═════ SUPPLIED MATERIAL ═════

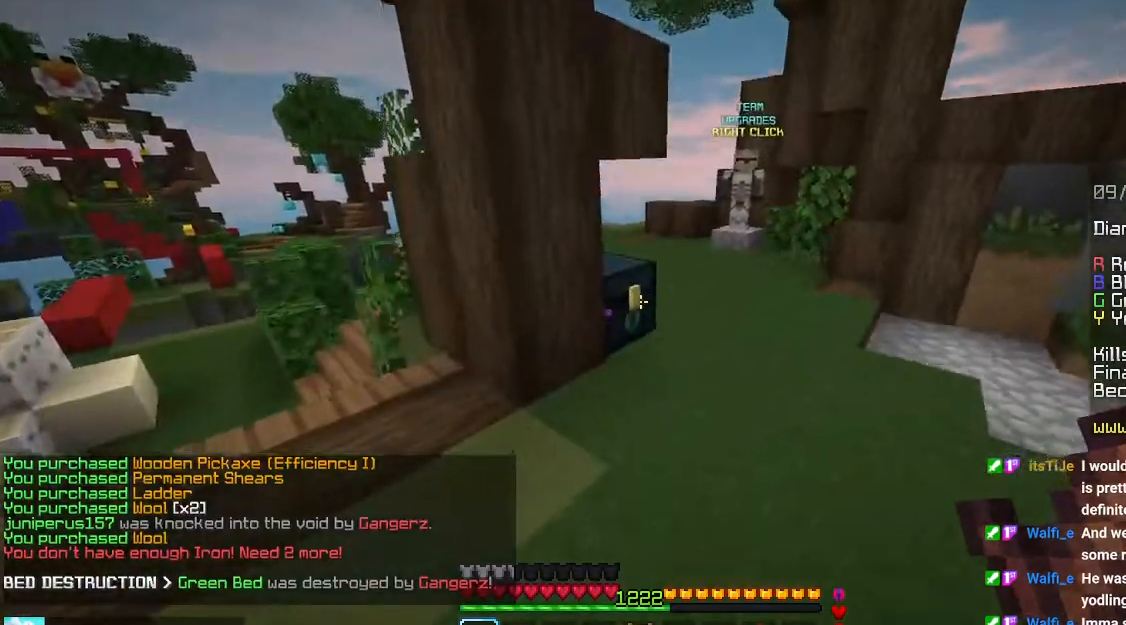
{"keys": [], "mouse": [], "events": [[16, "up", "up"], [33, "space", "down"], [150, "mouse_right", "up"], [216, "space", "up"], [233, "left", "up"]]}
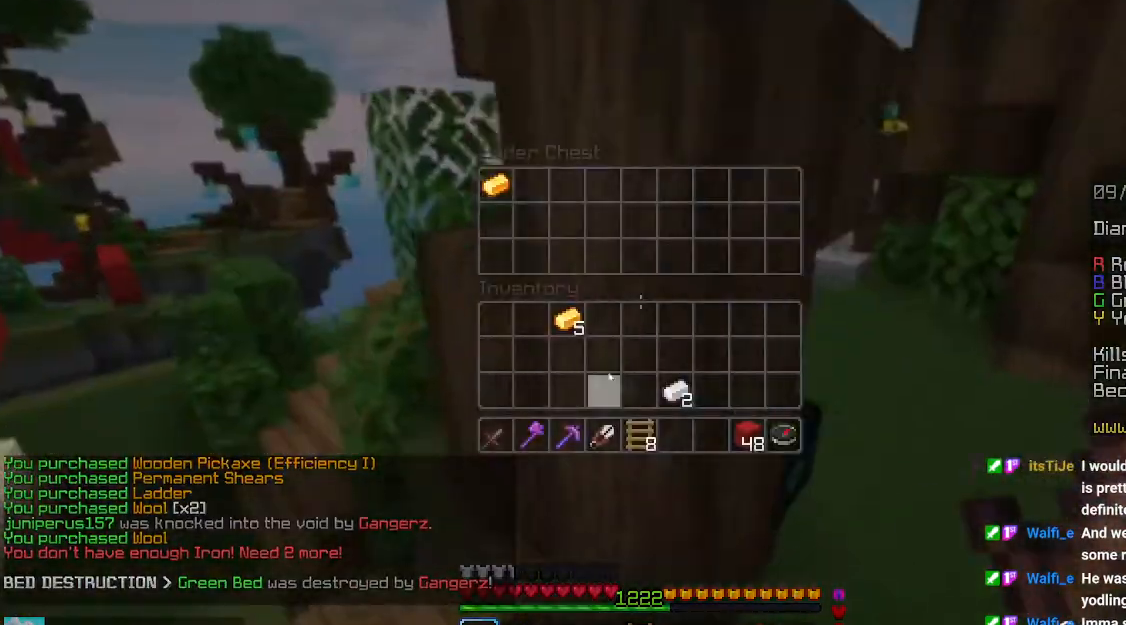
{"keys": [], "mouse": [], "events": []}
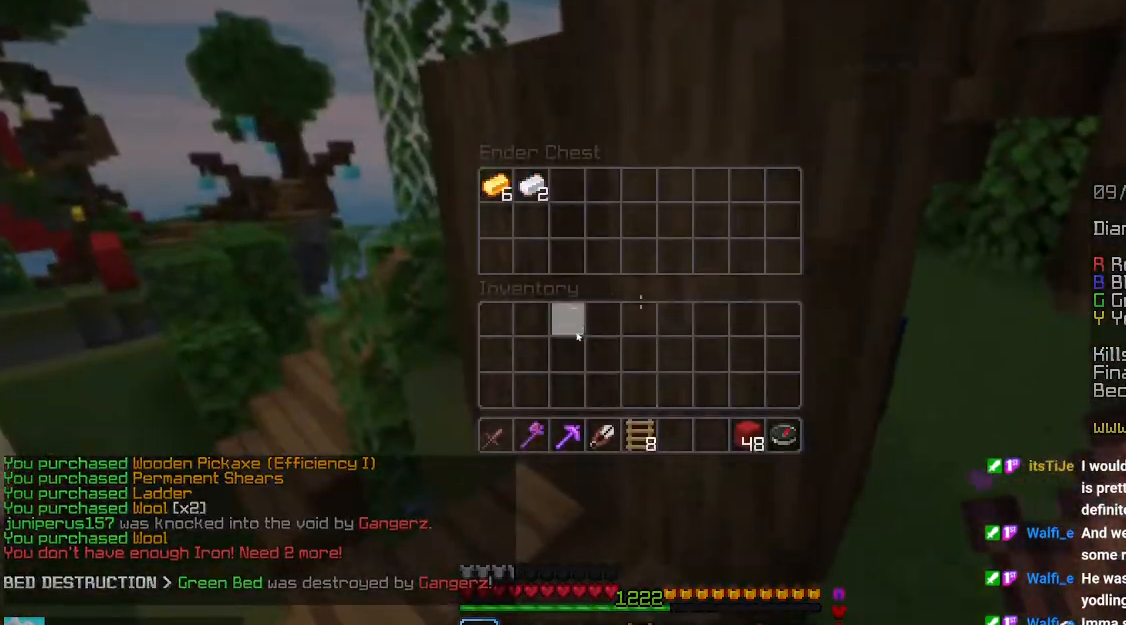
{"keys": ["space", "up"], "mouse": [], "events": [[66, "mouse_left", "down"], [116, "mouse_left", "up"], [200, "left", "down"], [216, "up", "down"], [333, "space", "down"], [450, "left", "up"]]}
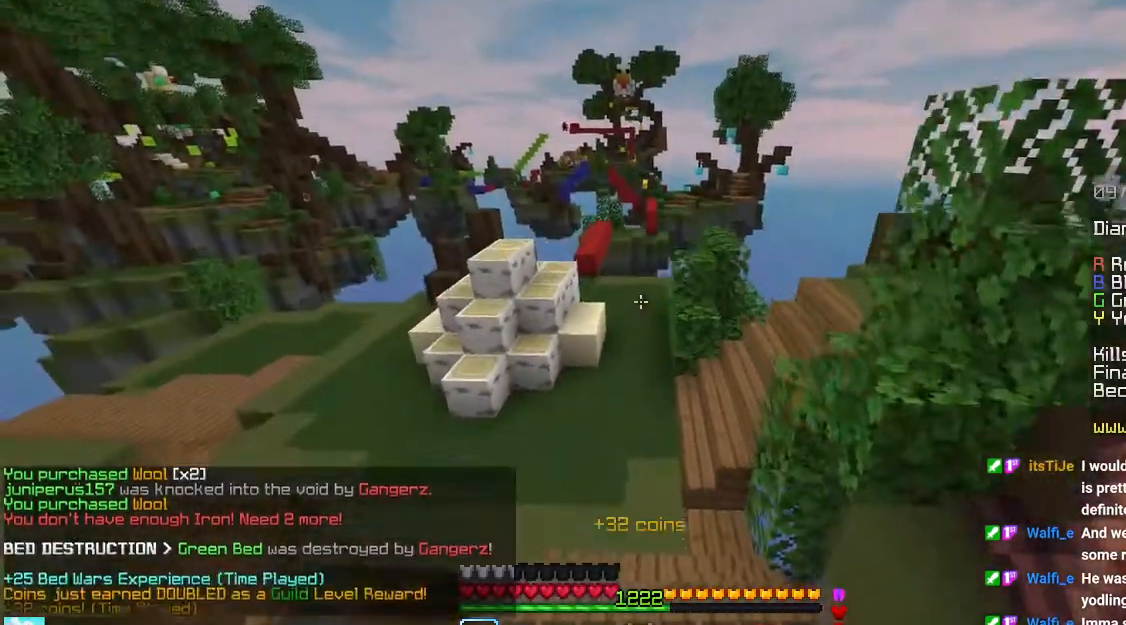
{"keys": ["space", "up"], "mouse": [], "events": []}
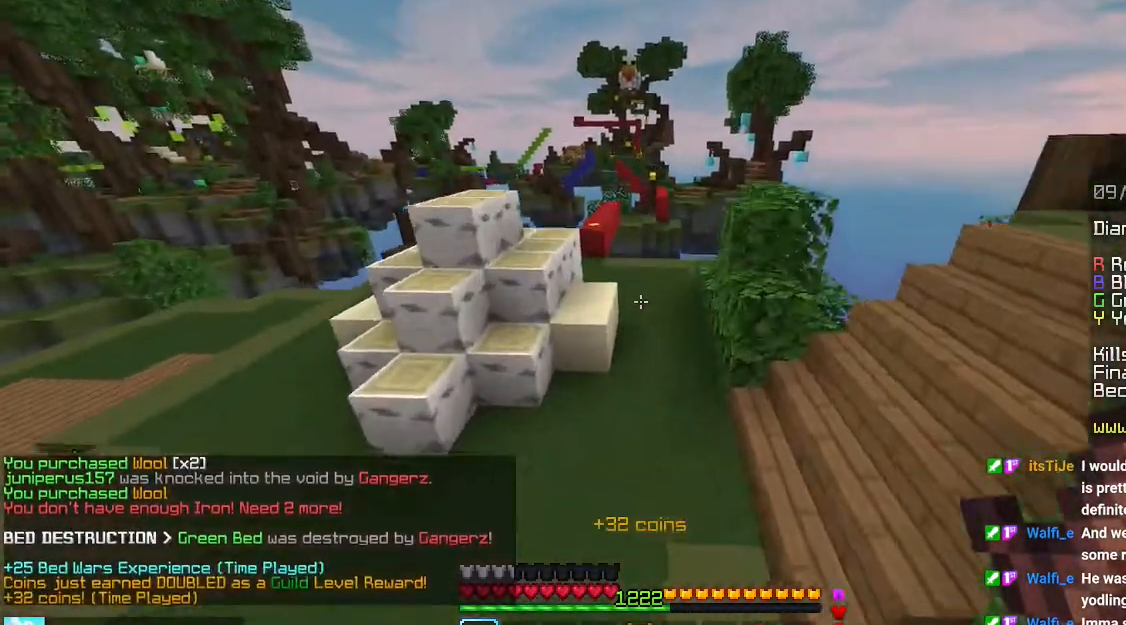
{"keys": ["space", "up"], "mouse": [], "events": []}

═════

→ EXERCISE BRIEF:
Return every record exactly, leaving out the pictures.

→ SOLUTION:
{"keys": [], "mouse": [], "events": [[16, "up", "up"], [33, "space", "down"], [150, "mouse_right", "up"], [216, "space", "up"], [233, "left", "up"]]}
{"keys": [], "mouse": [], "events": []}
{"keys": ["space", "up"], "mouse": [], "events": [[66, "mouse_left", "down"], [116, "mouse_left", "up"], [200, "left", "down"], [216, "up", "down"], [333, "space", "down"], [450, "left", "up"]]}
{"keys": ["space", "up"], "mouse": [], "events": []}
{"keys": ["space", "up"], "mouse": [], "events": []}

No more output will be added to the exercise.